Hiobs erste Antwort an Bildad
1Hiob antwortete und sprach:
2Ja, ich weiß wohl, es ist so: Wie könnte ein Mensch recht behalten gegen Gott. 3Hat er Lust, mit ihm zu streiten, so kann er ihm auf tausend nicht eines antworten. 4Gott ist weise und mächtig; wer stellte sich ihm entgegen und blieb unversehrt?
5Er versetzt Berge, ehe sie es innewerden; er stürzt sie um in seinem Zorn. 6Er bewegt die Erde von ihrem Ort, dass ihre Pfeiler zittern. 7Er spricht zur Sonne, so geht sie nicht auf, und versiegelt die Sterne. 8Er allein breitet den Himmel aus und geht auf den Wogen des Meers. 9Er macht den Großen Wagen am Himmel und den Orion und das Siebengestirn und die Sterne des Südens. 10Er tut große Dinge, die nicht zu erforschen, und Wunder, die nicht zu zählen sind.
11Siehe, er geht an mir vorüber, ohne dass ich’s gewahr werde, und wandelt vorbei, ohne dass ich’s merke. 12Siehe, wenn er wegrafft, wer will ihm wehren? Wer will zu ihm sagen: Was machst du? 13Gott wehrt seinem Zorn nicht; unter ihn mussten sich beugen die Helfer Rahabs. 14Wie sollte dann ich ihm antworten und Worte finden vor ihm? 15Wenn ich auch recht habe, so kann ich ihm doch nicht antworten, sondern ich müsste um mein Recht flehen.
16Wenn ich ihn auch anrufe, dass er mir antwortet, so glaube ich nicht, dass er meine Stimme hört, 17vielmehr greift er nach mir im Wettersturm und schlägt mir viele Wunden ohne Grund. 18Er lässt mich nicht Atem schöpfen, sondern sättigt mich mit Bitternis. 19Geht es um Macht und Gewalt: Er hat sie. Geht es um Recht: Wer will ihn vorladen? 20Wäre ich gerecht, so müsste mich doch mein Mund verdammen; wäre ich unschuldig, so würde er mich doch schuldig sprechen.

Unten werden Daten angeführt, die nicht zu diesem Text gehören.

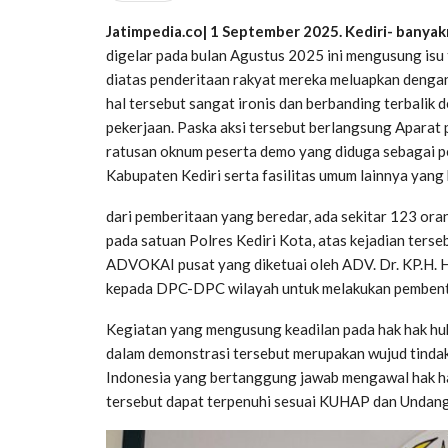
Jatimpedia.co| 1 September 2025. Kediri- banyak
digelar pada bulan Agustus 2025 ini mengusung isu
diatas penderitaan rakyat mereka meluapkan dengan
hal tersebut sangat ironis dan berbanding terbalik
pekerjaan. Paska aksi tersebut berlangsung Apara
ratusan oknum peserta demo yang diduga sebagai 
Kabupaten Kediri serta fasilitas umum lainnya yang 
dari pemberitaan yang beredar, ada sekitar 123 or
pada satuan Polres Kediri Kota, atas kejadian ter
ADVOKAI pusat yang diketuai oleh ADV. Dr. KP.H.
kepada DPC-DPC wilayah untuk melakukan pemben
Kegiatan yang mengusung keadilan pada hak hak huk
dalam demonstrasi tersebut merupakan wujud tinda
Indonesia yang bertanggung jawab mengawal hak h
tersebut dapat terpenuhi sesuai KUHAP dan Undang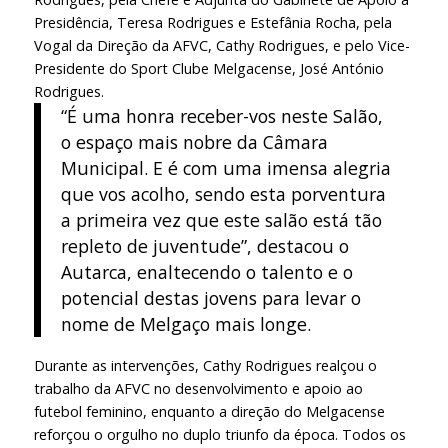
Presidência, Teresa Rodrigues e Estefânia Rocha, pela
Vogal da Direção da AFVC, Cathy Rodrigues, e pelo Vice-
Presidente do Sport Clube Melgacense, José António
Rodrigues.
“
É uma honra receber-vos neste Salão,
o espaço mais nobre da Câmara
Municipal.
E é com uma imensa alegria
que vos acolho, sendo esta porventura
a primeira vez que este salão está tão
repleto de juventude
”, destacou o
Autarca, enaltecendo o talento e o
potencial destas jovens para levar o
nome de Melgaço mais longe.
Durante as intervenções, Cathy Rodrigues realçou o
trabalho da AFVC no desenvolvimento e apoio ao
futebol feminino, enquanto a direção do Melgacense
reforçou o orgulho no duplo triunfo da época. Todos os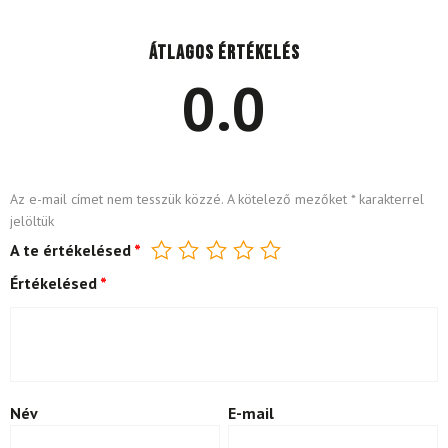
Átlagos értékelés
0.0
Az e-mail címet nem tesszük közzé.
A kötelező mezőket
*
karakterrel
jelöltük
A te értékelésed
*
Értékelésed
*
Név
E-mail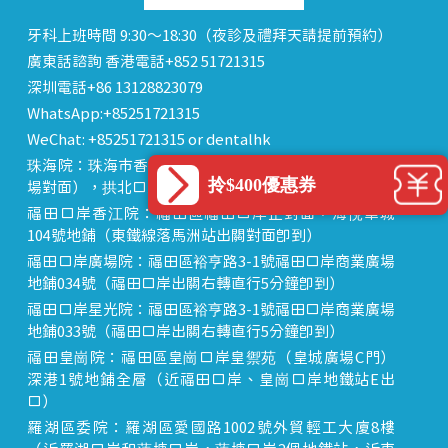
牙科上班時間 9:30～18:30（夜診及禮拜天請提前預約）
廣東話諮詢 香港電話+852 51721315
深圳電話+86 13128823079
WhatsApp:+85251721315
WeChat: +85251721315 or dentalhk
珠海院：珠海市香洲區 拱北中建商業大廈 15樓（迎賓廣
拎$400優惠券
場對面），拱北口岸步行8分鐘直達
福田口岸香江院：福田區福田口岸正對面，海悅華城
104號地鋪（東鐵線落馬洲站出關對面即到）
福田口岸廣場院：福田區裕亨路3-1號福田口岸商業廣場
地鋪034號（福田口岸出關右轉直行5分鐘即到）
福田口岸星光院：福田區裕亨路3-1號福田口岸商業廣場
地鋪033號（福田口岸出關右轉直行5分鐘即到）
福田皇崗院：福田區皇崗口岸皇禦苑（皇城廣場C門）
深港1號地鋪全層（近福田口岸、皇崗口岸地鐵站E出
口）
羅湖區委院：羅湖區愛國路1002號外貿輕工大廈8樓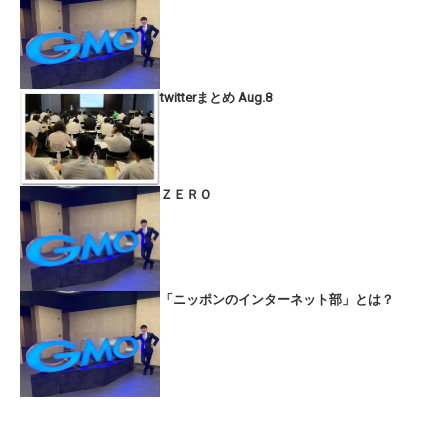
twitterまとめ Aug.8
ＺＥＲＯ
「ニッポンのインターネット部」とは？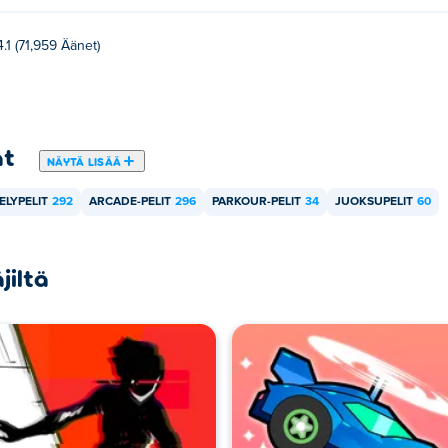
4.1 (71,959 Äänet)
at
NÄYTÄ LISÄÄ
LYPELIT
292
ARCADE-PELIT
296
PARKOUR-PELIT
34
JUOKSUPELIT
60
jiltä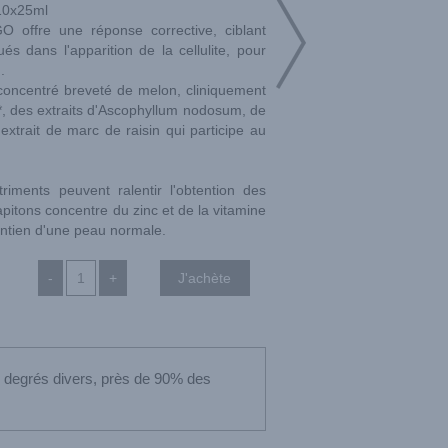
10x25ml
 offre une réponse corrective, ciblant
s dans l'apparition de la cellulite, pour
.
concentré breveté de melon, cliniquement
te*, des extraits d'Ascophyllum nodosum, de
extrait de marc de raisin qui participe au
riments peuvent ralentir l'obtention des
pitons concentre du zinc et de la vitamine
intien d'une peau normale.
-
+
s degrés divers, près de 90% des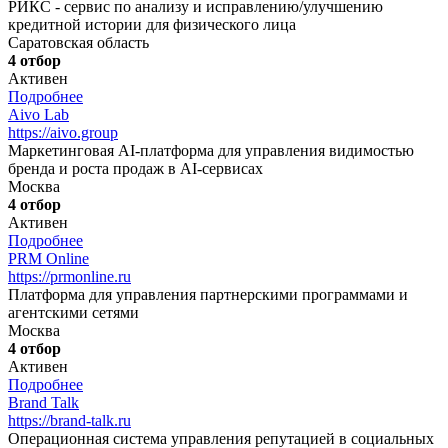
РИКС - сервис по анализу и исправлению/улучшению
кредитной истории для физического лица
Саратовская область
4 отбор
Активен
Подробнее
Aivo Lab
https://aivo.group
Маркетинговая AI-платформа для управления видимостью
бренда и роста продаж в AI-сервисах
Москва
4 отбор
Активен
Подробнее
PRM Online
https://prmonline.ru
Платформа для управления партнерскими программами и
агентскими сетями
Москва
4 отбор
Активен
Подробнее
Brand Talk
https://brand-talk.ru
Операционная система управления репутацией в социальных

21Ich bin unschuldig! Ich möchte nicht mehr leben; ich verachte mein Leben. 22Es ist eins, darum sage ich: Er bringt den Frommen um wie den Gottlosen. 23Wenn seine Geißel plötzlich tötet, so spottet er über die Verzweiflung der Unschuldigen. 24Die Erde ist in die Hand des Frevlers gegeben, und das Antlitz ihrer Richter verhüllt er. Wenn nicht er, wer anders sollte es tun?
25Meine Tage sind schneller gewesen als ein Läufer; sie sind dahingeflohen und haben nichts Gutes erlebt. 26Sie sind dahingefahren wie Schiffe aus Schilf, wie ein Adler herabstößt auf die Beute. 27Wenn ich denke: Ich will meine Klage vergessen und mein Angesicht ändern und heiter bleiben, 28so fürchte ich doch wieder alle meine Schmerzen, weil ich weiß, dass du mich nicht unschuldig sprechen wirst. 29Ich soll ja doch schuldig sein! Warum mühe ich mich denn so vergeblich? 30Wenn ich mich auch mit Schneewasser wüsche und reinigte meine Hände mit Lauge, 31so wirst du mich doch eintauchen in die Grube, dass sich meine Kleider vor mir ekeln.
32Denn er ist nicht ein Mensch wie ich, dem ich antworten könnte, dass wir miteinander vor Gericht gingen. 33Kein Schiedsmann ist zwischen uns, der seine Hand auf uns beide legte! 34Dass er seine Rute von mir nehme und sein Schrecken mich nicht mehr ängstige! 35So wollte ich reden und mich nicht vor ihm fürchten, denn ich bin mir keiner Schuld bewusst.